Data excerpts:
[Start of Attachment]

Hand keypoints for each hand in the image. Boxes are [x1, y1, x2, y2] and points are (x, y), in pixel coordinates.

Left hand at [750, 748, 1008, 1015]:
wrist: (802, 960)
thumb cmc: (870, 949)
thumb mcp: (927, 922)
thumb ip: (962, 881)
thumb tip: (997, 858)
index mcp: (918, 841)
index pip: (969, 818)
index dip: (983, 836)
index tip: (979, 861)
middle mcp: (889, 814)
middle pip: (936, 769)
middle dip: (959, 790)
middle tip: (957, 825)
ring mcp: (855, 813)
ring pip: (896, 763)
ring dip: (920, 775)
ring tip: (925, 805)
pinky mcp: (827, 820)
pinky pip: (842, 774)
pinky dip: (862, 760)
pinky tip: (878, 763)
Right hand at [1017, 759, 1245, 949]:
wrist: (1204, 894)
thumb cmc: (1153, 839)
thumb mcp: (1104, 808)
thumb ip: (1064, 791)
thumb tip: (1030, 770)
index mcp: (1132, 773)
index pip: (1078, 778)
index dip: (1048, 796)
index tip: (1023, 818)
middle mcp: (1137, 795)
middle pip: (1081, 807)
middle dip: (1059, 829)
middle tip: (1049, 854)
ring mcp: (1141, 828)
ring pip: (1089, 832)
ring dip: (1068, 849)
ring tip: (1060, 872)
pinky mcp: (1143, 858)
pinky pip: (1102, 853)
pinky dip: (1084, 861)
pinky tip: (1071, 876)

[End of Attachment]
[Start of Attachment]

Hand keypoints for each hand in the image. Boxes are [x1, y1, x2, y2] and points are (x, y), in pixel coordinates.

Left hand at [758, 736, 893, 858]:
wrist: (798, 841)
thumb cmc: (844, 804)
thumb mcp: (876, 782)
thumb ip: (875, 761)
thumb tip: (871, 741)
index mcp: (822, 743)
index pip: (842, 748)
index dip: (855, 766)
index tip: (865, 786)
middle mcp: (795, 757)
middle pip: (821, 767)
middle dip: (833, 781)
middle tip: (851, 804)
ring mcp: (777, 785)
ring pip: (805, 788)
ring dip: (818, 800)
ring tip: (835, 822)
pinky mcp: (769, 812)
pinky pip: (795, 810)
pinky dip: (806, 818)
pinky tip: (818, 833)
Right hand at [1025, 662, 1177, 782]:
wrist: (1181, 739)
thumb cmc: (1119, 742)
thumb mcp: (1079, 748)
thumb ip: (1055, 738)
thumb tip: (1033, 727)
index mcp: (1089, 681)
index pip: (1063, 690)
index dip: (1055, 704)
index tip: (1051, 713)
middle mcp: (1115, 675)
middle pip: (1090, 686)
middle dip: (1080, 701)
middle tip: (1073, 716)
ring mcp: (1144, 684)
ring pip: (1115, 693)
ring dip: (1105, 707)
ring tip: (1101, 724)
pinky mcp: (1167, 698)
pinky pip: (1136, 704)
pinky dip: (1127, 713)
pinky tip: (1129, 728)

[End of Attachment]

_Required action_. Some lines in the data above hold the string "hand". Find and copy each of them.

_Answer space_.
Hand keypoints for each hand in the image. Boxes are [x1, y1, x2, y2] and points are (x, y), in pixel coordinates.
Left hand at [750, 748, 1008, 1015]:
Right hand at [1017, 759, 1245, 949]:
Hand keypoints for each hand in the image. Boxes are [x1, y1, x2, y2] and points are (x, y), in pixel coordinates.
Left hand at [758, 736, 893, 858]:
Right hand at [1025, 662, 1177, 782]:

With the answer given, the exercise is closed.